[kea-dev] On persistent lease file clean-up mechanism
nicolas.chaigneau at capgemini.com
Mon Nov 24 17:20:42 UTC 2014
Thanks for your feedback!
Both option 1 and 2 you describe have, in my opinion, one common issue: the server must halt processing the DHCP packets in order to rewrite the lease file, which can take some time when dealing with very large lease files.
The main point of the algorithm I proposed was to eliminate the file clean-up entirely, while ensuring data integrity (no loss of data).
This is achieved through a time-triggered rotation of the lease file.
I'll take an example, hopefully making myself clearer :)
With a lease time of 30 minutes, and a rotation of the lease file triggered every 30 min:
Server is started at t0.
At t0 + 1 min, lease L1 is allocated, and written in <lease file>.
At t0 + 29 min, lease L2 is allocated, and written in <lease file>.
At t0 + 30 min, the clean-up mechanism is triggered:
<lease file> is renamed to <old lease file> (which now contains leases L1 + L2).
<lease file> is recreated, empty.
At t0 + 31 min, lease L1 (not renewed) expires.
At t0 + 44 min (considering a renew-timer of 15 min), lease L2 is renewed.
At t0 + 60 min, the clean-up mechanism is triggered again:
<lease file> is renamed to <old lease file>. Previous <old lease file> is simply overwritten.
It's alright because any lease that is not expired has necessarily been renewed, hence is in <lease file>.
This property is verified as long as we ensure that the clean-up interval is at least equal to the maximum lease time value.
At any time if the server is restarted, all non-expired leases can be retrieved from the aggregation of <lease file> and <old lease file>.
Hence, no data loss, at the cost of a slightly more complicated start-up processing.
This is a simple scenario where the lease file is cleaned-up only on a regular time trigger.
I understand that combining this with other clean-up triggers, such as those you describe, will make things much more complicated... possibly with multiple lease files, and the need to decide when an older lease file can be safely deleted.

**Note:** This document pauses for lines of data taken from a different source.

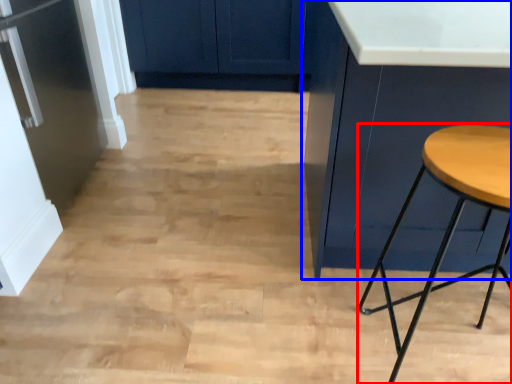
Question: Which object appears closest to the camera in this image, stool (highlighted by a red box) or cabinetry (highlighted by a blue box)?

Choices:
 (A) stool
 (B) cabinetry

Answer: (A)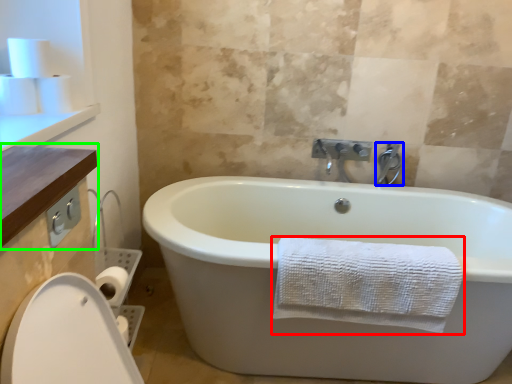
Question: Based on their relative distances, which object is farther from towel (highlighted by a red box)? Choose from tap (highlighted by a blue box) and counter top (highlighted by a green box).

Choices:
 (A) tap
 (B) counter top

Answer: (A)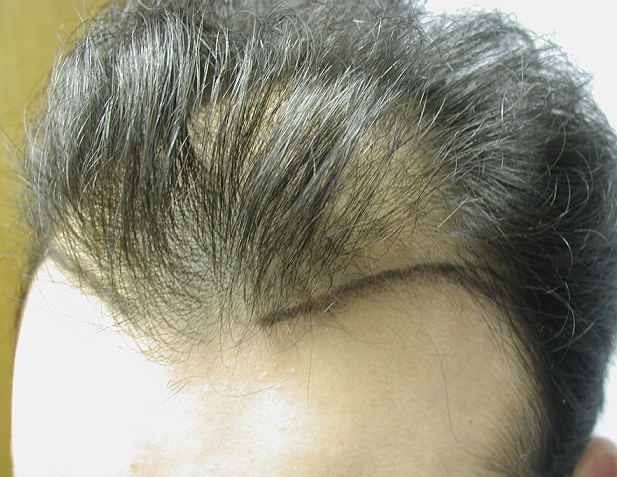
I want to click on white wall, so click(x=597, y=33).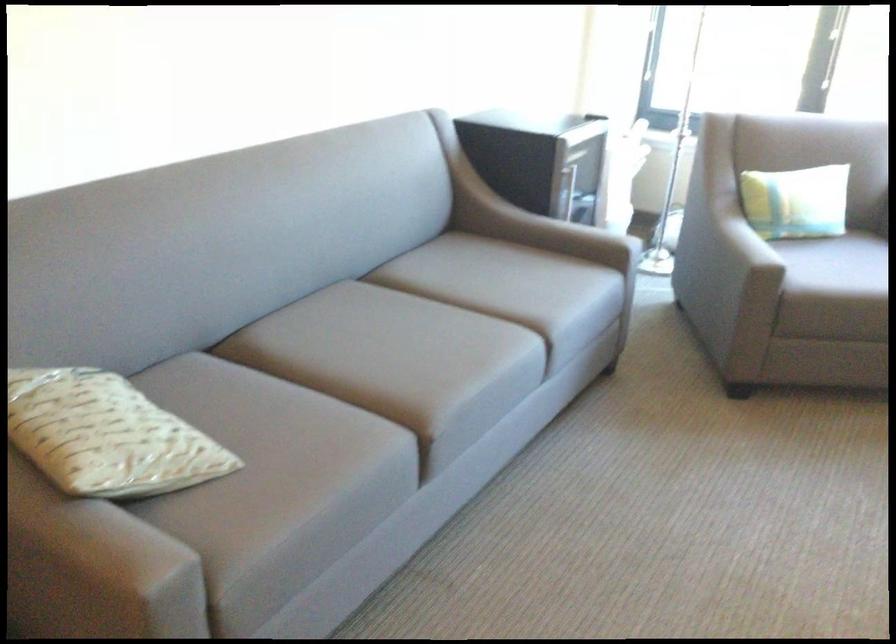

I really haven't given this much thought, I only wanted to propose something that would be sufficient for my needs.
Anyway, thanks for reading and considering this :)

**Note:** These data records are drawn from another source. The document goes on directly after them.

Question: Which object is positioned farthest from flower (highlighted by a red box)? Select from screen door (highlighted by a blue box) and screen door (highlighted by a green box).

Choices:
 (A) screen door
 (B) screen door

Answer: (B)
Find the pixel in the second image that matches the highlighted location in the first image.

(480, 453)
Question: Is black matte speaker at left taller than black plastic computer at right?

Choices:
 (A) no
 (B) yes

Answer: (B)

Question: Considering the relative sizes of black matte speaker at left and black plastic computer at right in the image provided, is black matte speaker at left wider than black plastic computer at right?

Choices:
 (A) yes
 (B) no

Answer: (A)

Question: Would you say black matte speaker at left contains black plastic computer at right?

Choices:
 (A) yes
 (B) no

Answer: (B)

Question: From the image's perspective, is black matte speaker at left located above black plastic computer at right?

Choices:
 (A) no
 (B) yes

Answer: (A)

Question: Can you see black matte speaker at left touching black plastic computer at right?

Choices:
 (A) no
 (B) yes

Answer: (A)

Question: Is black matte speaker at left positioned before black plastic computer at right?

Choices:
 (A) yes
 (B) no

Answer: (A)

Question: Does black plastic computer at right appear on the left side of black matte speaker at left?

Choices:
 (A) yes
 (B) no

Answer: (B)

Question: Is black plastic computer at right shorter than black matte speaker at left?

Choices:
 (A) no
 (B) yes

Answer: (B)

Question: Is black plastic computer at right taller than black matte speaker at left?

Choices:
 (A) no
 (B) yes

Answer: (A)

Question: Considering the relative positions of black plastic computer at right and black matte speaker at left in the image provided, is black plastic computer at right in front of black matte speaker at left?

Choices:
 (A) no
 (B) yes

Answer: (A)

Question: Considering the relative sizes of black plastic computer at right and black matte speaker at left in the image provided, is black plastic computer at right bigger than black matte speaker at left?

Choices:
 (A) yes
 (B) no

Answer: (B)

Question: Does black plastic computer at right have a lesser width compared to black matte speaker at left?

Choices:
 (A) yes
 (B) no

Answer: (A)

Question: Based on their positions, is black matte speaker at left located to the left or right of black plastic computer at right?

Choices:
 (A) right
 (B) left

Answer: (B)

> Thanks for the write-up. In general, I feel it is a right direction. But I also agree it is not a trivial matter as the solution should not impair the DHCP service while the clean-up is in place. Also, the solution should prevent race conditions and data loss.
> As a result of the discussions on the mail list we will have to create a page on the trac wiki which will contain requirements for this feature as well as some little design. I will make sure such page is created once we have first thoughts exchanged.

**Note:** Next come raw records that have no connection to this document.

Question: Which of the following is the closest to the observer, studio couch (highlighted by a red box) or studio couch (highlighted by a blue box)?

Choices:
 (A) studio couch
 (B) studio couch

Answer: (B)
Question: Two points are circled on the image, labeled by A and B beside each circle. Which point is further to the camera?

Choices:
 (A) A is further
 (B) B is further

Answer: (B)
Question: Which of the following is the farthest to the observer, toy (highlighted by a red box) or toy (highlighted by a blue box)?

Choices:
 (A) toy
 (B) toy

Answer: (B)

> We haven't yet gone through the phase of discussing this feature because it was somewhat out of scope for the 0.9.1 release. So, all my thoughts here are preliminary and I may be wrong.
> I think we should consider other triggers for the clean-up apart from the timer. Though, the timer could be the first one to implement and other could wait. We could consider triggering clean-up when the lease expiration counter is X, or number of renewed leases is Y etc.
> I agree that the clean-up should be performed on a renamed file and the server should use a different/empty file for new lease updates while the clean-up is in place. However, there is a question how the data is combined when the clean-up is done. Keeping the compressed (cleaned-up) file separately from the currently used file is an option, but it means that each clean-up operation results in creation of one new file holding partial information about the leases. I believe that in many cases administrators would rather want lease information be stored in a single file, not multiple. Also, the subsequent clean-up operations would need to process all saved lease files, since each of them potentially holds some lease information which may have expired.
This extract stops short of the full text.